--- Document section ---
What makes great content right now? What we’re noticing in very early insights is this idea that as human beings and for society as a whole we’re going through an incredible experience right now. So being truthful and transparent and adopting a tone that relates to your audience will drive a positive journey for those you wish to maintain a relationship with in the future.

If done right, these actions can leave a lasting impression because consumers don’t forget how brands treat them. As we often say in our business, it takes two years to develop a relationship and it could take two minutes to lose it. You might not have necessarily done anything wrong, you just didn’t take a moment to pause and listen or you failed to acknowledge.

I can see a whole new genre of content, strategy and relationship building coming out of this pandemic. I don’t think there will be a “light switch” moment where everything goes back to business as usual. We’re going to start seeing trends of people actually showing more of themselves. The virtuality this pandemic has created will make people yearn for reality more than I think anyone realizes.

Some brands believe that now is not the time to pull back on ad and media spend while others continue pausing or reducing budgets. What do you think is the best approach here?

First off we all need a great deal of resilience during this time and until the economy becomes stable, everybody is making decisions and predictions in the dark. Assuming that the economy becomes stable to a degree of logical predictability, brands that have invested in budgets and reinforced their consumer relationships by adding value to their consumer will end up ahead. We’re going to find out who are the true expert marketers and leaders in this marketplace. However there is no baseline now. It’s being all reset.

In what ways do you predict marketing will change after the pandemic is over?

There are some incredibly polarizing conversations happening about the ability to build relationships and service your audience in ways that brands couldn’t fathom prior to coronavirus. How do virtual presentations of your brand, your experiences and your products take place in this setting? If you’re a consumer products company, you’re relying on that last point of sale to make that final purchase decision. How do we develop that in a virtual space? How are we creating touch points?
--- Listed entries ---
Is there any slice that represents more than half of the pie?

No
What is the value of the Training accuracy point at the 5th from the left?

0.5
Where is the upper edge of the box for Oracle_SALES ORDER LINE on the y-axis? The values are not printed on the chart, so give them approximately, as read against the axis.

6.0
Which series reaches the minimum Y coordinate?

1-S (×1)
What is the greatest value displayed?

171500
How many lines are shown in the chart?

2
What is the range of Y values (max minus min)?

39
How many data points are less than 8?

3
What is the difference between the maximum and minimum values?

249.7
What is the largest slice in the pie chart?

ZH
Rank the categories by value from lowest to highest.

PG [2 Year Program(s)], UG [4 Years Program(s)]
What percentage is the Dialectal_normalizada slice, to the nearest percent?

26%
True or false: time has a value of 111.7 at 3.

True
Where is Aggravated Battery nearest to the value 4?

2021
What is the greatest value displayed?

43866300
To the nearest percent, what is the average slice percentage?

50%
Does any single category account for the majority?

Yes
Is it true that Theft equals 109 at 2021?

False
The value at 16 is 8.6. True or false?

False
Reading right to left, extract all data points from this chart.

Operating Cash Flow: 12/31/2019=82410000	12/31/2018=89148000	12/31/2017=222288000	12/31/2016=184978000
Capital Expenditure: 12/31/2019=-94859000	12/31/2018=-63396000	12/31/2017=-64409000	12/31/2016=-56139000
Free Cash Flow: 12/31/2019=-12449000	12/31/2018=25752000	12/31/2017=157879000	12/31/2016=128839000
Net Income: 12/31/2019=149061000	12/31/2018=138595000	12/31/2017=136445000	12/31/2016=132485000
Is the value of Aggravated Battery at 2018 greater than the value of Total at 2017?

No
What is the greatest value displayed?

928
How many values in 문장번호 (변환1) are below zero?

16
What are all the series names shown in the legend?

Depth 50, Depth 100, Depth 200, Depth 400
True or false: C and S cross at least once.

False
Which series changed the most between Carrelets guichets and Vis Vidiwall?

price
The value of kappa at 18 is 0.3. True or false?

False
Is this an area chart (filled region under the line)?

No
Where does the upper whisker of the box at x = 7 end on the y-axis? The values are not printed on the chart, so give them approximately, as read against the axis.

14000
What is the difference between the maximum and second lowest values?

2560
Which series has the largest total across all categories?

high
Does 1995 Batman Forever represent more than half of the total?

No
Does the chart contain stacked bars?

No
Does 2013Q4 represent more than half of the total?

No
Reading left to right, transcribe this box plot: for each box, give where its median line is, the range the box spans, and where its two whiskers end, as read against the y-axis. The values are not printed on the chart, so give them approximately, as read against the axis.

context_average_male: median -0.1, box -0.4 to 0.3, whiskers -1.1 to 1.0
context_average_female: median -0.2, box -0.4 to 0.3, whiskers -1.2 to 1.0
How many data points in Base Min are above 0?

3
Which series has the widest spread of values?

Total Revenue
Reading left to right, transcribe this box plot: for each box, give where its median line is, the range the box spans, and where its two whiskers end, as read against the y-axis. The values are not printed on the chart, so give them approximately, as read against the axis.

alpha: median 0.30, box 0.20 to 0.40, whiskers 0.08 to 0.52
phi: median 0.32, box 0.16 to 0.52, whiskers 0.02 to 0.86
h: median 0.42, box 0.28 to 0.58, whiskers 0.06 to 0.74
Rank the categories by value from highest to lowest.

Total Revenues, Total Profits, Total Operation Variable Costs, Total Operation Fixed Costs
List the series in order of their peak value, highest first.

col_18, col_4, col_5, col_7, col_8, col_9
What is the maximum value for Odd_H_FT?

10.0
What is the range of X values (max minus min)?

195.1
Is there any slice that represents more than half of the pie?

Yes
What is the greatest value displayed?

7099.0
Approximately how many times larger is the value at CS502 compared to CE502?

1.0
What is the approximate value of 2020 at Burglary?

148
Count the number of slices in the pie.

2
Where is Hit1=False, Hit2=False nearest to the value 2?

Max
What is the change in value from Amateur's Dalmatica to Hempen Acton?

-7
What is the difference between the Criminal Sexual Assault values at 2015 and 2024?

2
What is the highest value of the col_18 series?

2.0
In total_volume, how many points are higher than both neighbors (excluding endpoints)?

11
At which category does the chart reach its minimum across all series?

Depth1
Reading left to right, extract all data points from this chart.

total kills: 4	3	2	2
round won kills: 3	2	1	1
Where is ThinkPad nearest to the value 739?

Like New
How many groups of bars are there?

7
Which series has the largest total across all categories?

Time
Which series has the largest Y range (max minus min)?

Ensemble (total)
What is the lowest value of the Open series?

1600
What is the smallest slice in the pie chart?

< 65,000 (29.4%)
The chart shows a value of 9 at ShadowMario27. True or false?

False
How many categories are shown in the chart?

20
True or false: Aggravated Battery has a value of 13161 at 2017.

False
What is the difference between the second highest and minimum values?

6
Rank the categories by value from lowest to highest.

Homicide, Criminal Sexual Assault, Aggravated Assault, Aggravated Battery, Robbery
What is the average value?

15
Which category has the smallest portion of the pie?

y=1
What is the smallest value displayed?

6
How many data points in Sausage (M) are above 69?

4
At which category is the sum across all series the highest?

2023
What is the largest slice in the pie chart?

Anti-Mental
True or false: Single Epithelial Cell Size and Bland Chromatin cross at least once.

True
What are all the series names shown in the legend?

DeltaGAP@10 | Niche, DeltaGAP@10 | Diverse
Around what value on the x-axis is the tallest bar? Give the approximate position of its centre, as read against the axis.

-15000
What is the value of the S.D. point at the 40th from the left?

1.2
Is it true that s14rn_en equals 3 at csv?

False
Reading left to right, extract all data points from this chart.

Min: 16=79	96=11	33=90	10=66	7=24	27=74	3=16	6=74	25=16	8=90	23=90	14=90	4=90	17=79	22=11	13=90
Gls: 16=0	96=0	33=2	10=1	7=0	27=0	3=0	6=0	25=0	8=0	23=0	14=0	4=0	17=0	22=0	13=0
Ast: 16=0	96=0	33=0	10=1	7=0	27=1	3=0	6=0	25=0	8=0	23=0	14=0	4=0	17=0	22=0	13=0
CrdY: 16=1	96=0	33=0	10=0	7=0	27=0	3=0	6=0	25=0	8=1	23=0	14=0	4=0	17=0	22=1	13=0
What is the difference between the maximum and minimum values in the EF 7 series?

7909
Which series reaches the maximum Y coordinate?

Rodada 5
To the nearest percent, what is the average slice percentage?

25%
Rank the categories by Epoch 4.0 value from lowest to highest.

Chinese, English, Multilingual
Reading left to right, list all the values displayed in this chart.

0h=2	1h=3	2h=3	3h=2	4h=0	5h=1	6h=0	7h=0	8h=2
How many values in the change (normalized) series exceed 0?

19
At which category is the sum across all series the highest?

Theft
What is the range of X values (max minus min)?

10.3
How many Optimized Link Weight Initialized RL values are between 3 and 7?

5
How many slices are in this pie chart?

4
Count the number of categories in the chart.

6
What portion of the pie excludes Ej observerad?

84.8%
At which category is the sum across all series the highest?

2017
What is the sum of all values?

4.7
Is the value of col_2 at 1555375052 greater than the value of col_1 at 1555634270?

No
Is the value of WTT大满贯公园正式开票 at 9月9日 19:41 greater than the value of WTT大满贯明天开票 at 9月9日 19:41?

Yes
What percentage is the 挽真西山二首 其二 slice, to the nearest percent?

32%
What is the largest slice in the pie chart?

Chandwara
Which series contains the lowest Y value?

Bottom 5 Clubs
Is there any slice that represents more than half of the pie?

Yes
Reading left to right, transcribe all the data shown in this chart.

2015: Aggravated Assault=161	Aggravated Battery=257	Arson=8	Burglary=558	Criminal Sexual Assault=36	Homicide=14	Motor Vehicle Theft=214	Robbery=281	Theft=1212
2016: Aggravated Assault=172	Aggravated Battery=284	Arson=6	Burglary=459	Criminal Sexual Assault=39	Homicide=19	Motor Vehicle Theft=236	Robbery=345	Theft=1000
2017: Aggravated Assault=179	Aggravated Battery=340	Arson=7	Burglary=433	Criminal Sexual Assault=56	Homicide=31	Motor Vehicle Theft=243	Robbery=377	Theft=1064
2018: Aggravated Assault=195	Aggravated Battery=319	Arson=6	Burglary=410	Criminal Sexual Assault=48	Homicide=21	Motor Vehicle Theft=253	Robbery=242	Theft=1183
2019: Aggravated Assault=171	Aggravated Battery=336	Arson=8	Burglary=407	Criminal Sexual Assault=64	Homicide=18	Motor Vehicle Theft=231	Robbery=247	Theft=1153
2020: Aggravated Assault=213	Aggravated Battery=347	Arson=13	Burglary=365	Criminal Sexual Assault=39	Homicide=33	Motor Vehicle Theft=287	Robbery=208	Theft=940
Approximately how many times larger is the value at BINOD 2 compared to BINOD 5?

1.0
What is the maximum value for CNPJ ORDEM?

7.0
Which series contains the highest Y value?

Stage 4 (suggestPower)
---
Work required:
Continue the interview on marketing during the pandemic, starting right after "How are we creating touch points?" You can ignore the rows.

Task response:
I don’t have clear answers, but there are clear trends that are going to open up the palate of marketers to explore, experiment and drive more in a virtual connected ecosystem, one that embodies a social-forward, mobile-first approach. This will ultimately allow marketers and our budgets to be more accountable. 

Being in lockdown has caused digital fatigue—how do brands cut through the noise?

I think most commercials running right now are all some form of capturing people coming together and connecting. But there are always a select few brands that keep coming up and the reason for that is, these brands take the time to listen, create and curate very powerful, very engaging pieces of content. Some of it doesn’t come down to budget but rather strategy and vision. 

This isn’t a race to who gets the most content out there wins. And it really isn’t a race to who creates the most viral piece gets the award. This is a journey for those brands who want to get the right quality over quantity, the right story over a snippet. To be able to move a message that when any one of us talks about a product or service, we have a shared experience of our understanding of what that means.

How can marketers avoid coming across as tone deaf?

It’s about letting your audience know, we know you’re being impacted by these types of experiences and we want to share where we’re at in the journey and we have these types of resources to help you get through it. It’s a really powerful thing to share in a way that isn’t manufactured. Share in a way that is true.

Are there any don’ts when it comes to leveraging an audience-first mentality?

I would say that knowing it’s okay to not be in every conversation. If you’re a brand that understands your audience has many relationships then you also understand and respect the balance between where their time is spent and knowing that your time with them is quality time. Don’t feel the need to react but do feel the need to ensure that the time you’re spending with them is quality defined by the values you set.